6. The method of preparing a compound for use in treating cancer according to claim 2, wherein in S3, the molar ratio of intermediate 11 to cyclopropylamine is 1: (2.0-4.0).

7. The method for preparing a compound for treating cancer according to claim 2, wherein in S3, the reaction temperature is 90 to 120 ℃; the reaction solvent is one or more of acetonitrile, tetrahydrofuran and N, N-dimethylformamide.

8. The method of preparing a compound for use in treating cancer according to claim 2, wherein in S4, the molar ratio of intermediate 12 to trimethylbromosilane is 1: (2.5-3.5).

9. The method for preparing a compound for treating cancer diseases according to claim 2, wherein in S4, the reaction temperature is 10 to 30 ℃; the reaction solvent is one or more of acetonitrile, tetrahydrofuran and N, N-dimethylformamide.

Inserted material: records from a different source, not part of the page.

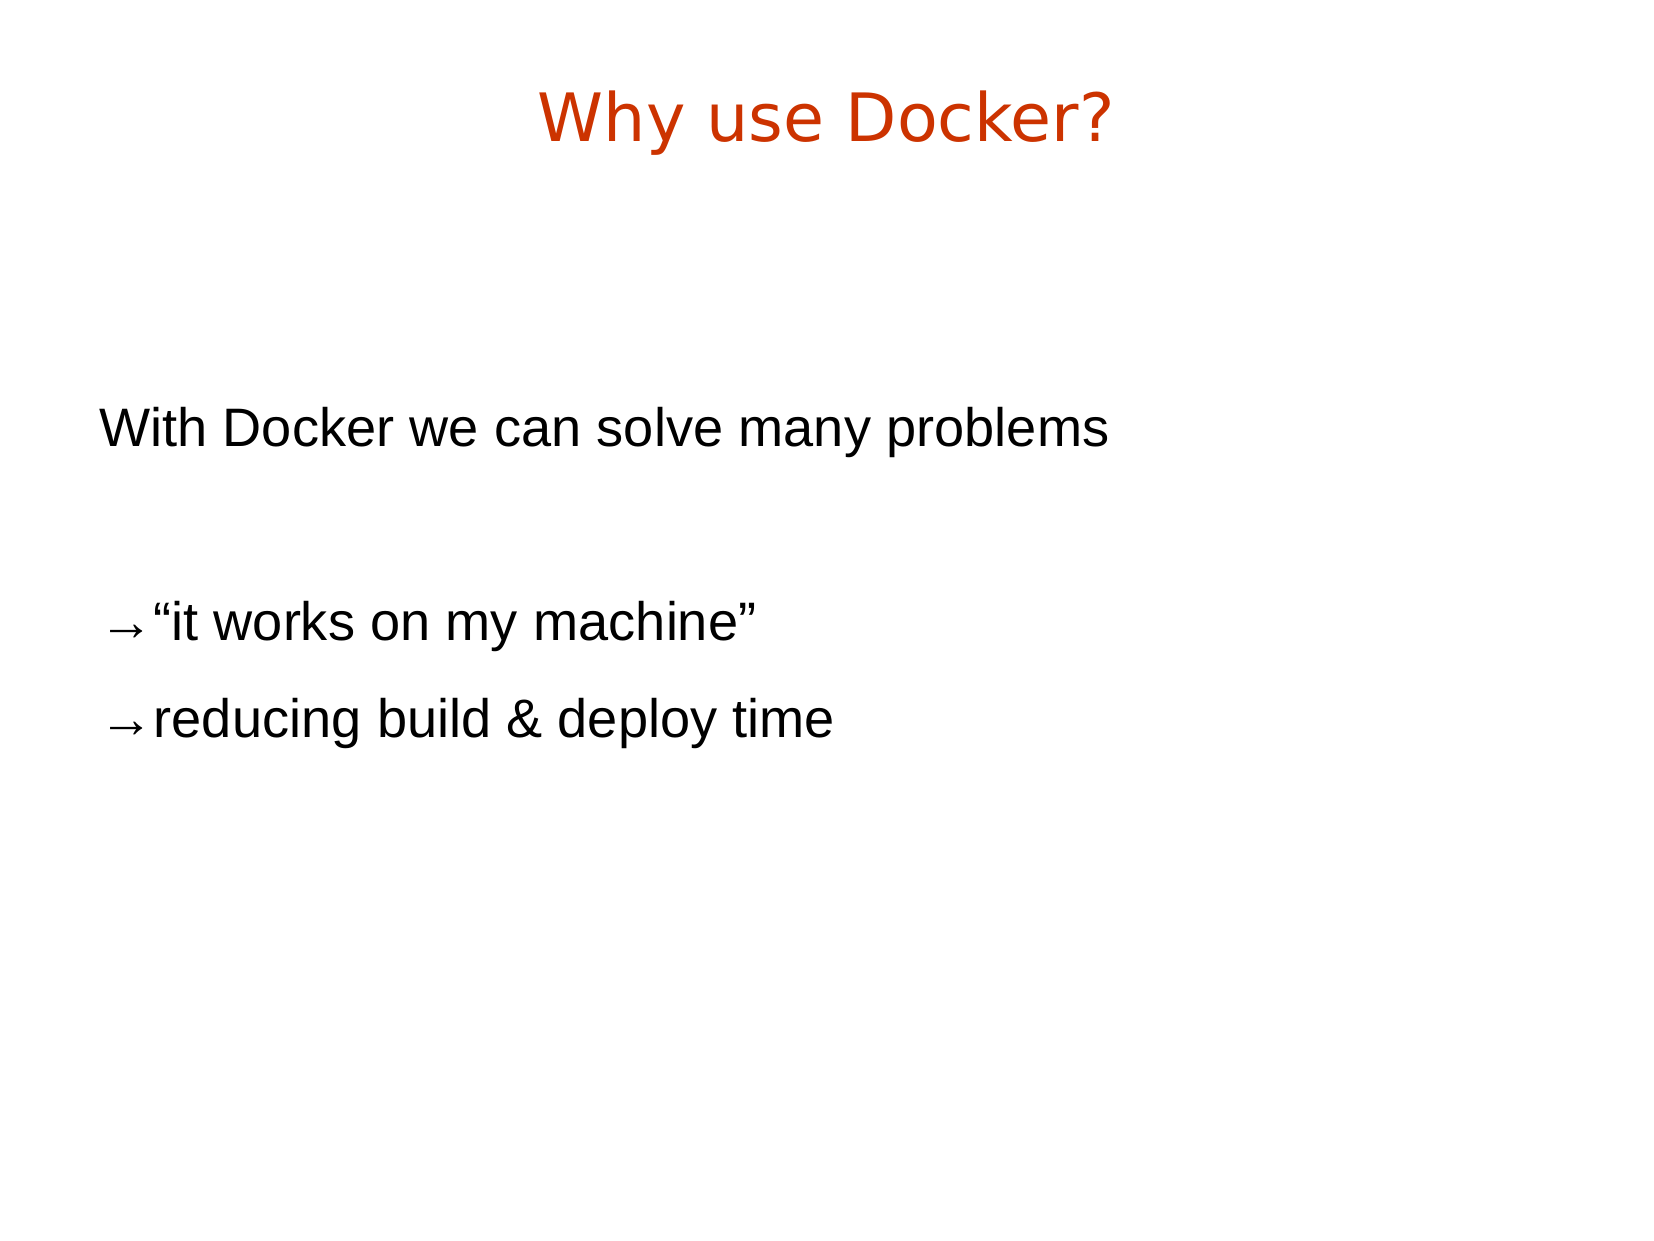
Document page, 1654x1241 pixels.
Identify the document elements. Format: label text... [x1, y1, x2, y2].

text_box With Docker we can solve many problems →“it works on my machine” →reducing build & deploy time [84, 360, 1569, 853]
text_box Why use Docker? [523, 72, 1131, 166]
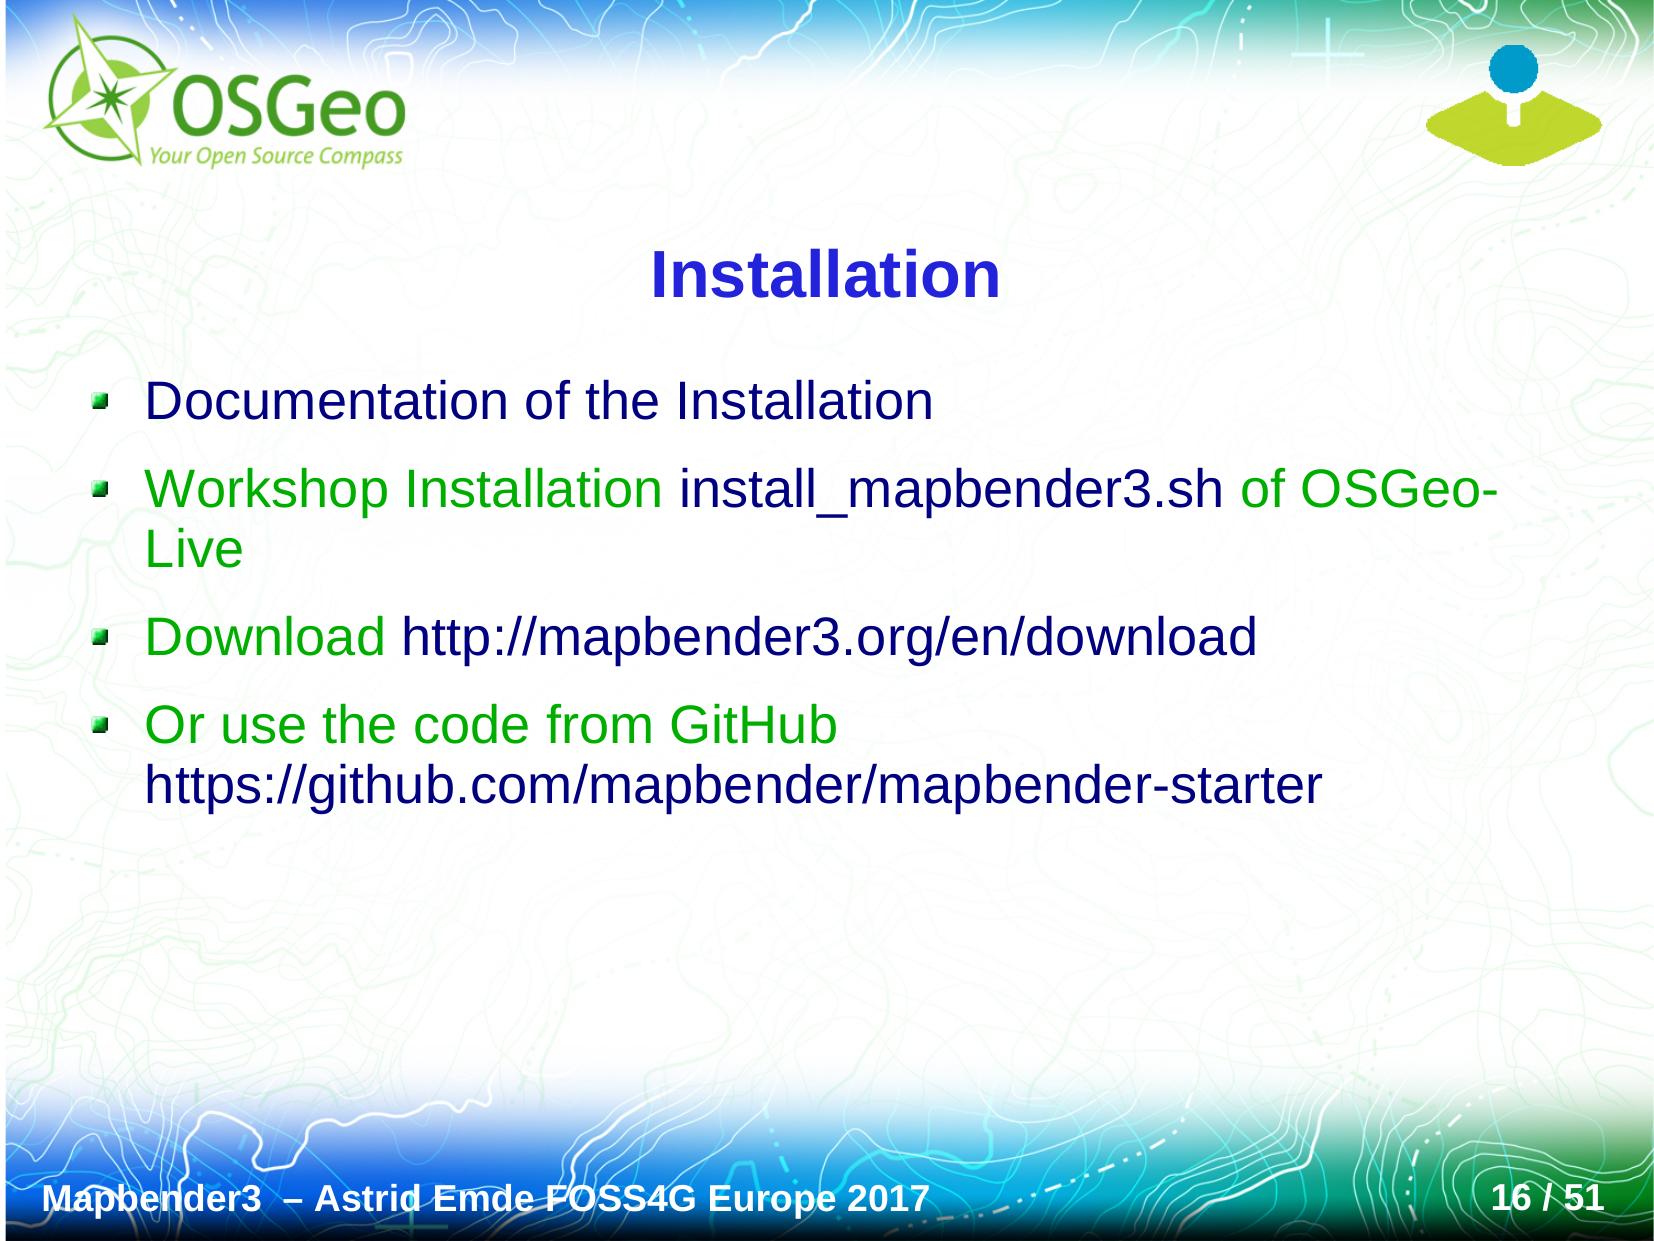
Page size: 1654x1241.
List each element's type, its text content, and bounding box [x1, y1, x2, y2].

list Documentation of the Installation Workshop Installation install_mapbender3.sh of OSGeo-Live Download http://mapbender3.org/en/download Or use the code from GitHubhttps://github.com/mapbender/mapbender-starter [74, 370, 1563, 1174]
picture [5, 0, 1654, 1241]
title Installation [82, 200, 1571, 349]
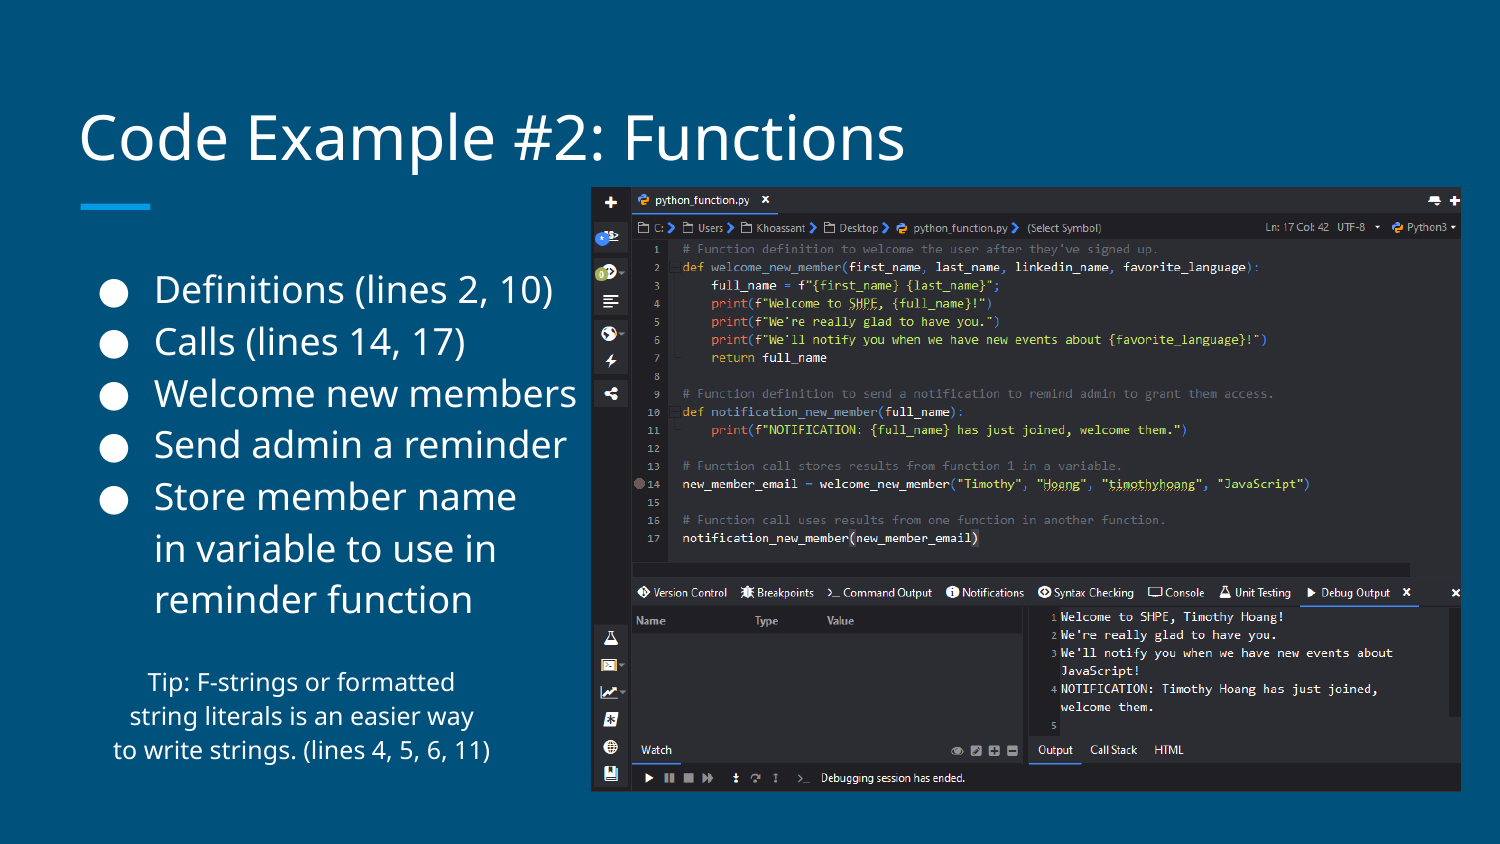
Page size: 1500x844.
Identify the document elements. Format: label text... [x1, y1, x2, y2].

list Definitions (lines 2, 10) Calls (lines 14, 17) Welcome new members Send admin a reminder Store member name in variable to use in reminder function [63, 244, 591, 750]
text_box Tip: F-strings or formatted string literals is an easier way to write strings. (lines 4, 5, 6, 11) [38, 646, 566, 783]
title Code Example #2: Functions [63, 75, 1437, 188]
picture [592, 188, 1460, 791]
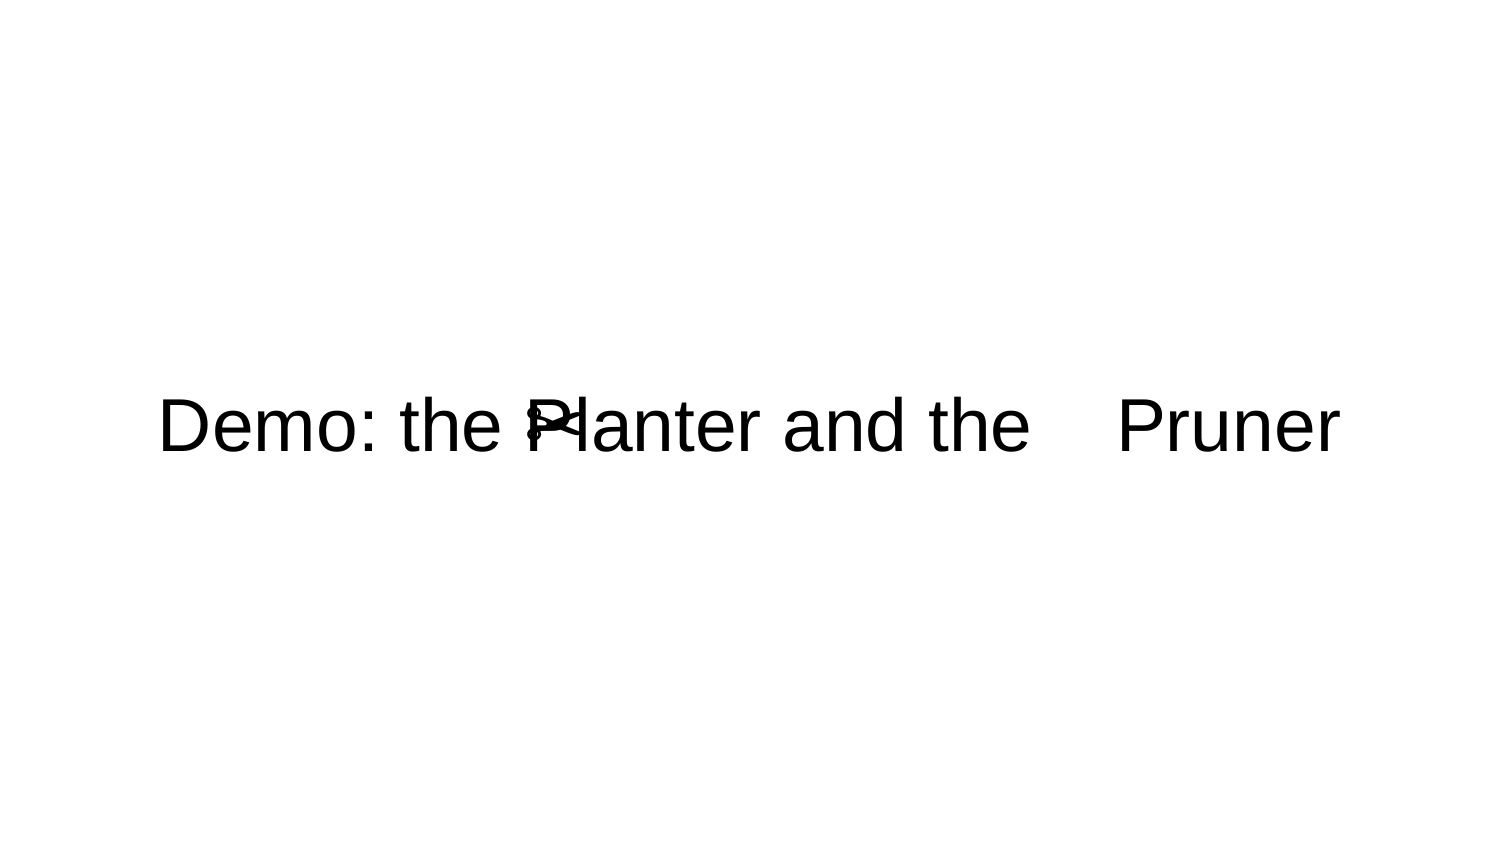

10. The method for preparing a compound for treating cancer according to claim 2, wherein in S5, a base, triphenylphosphine and 2,2' -dithiodipyridine are added when intermediate 7 is reacted with L-alanine ethyl ester hydrochloride; wherein, the mol ratio of the intermediate 7 to the L-alanine ethyl ester hydrochloride to the alkali to the 2,2' -dithiodipyridine to the triphenylphosphine is 1: (3-5): (3-5): (3-5): (3-5).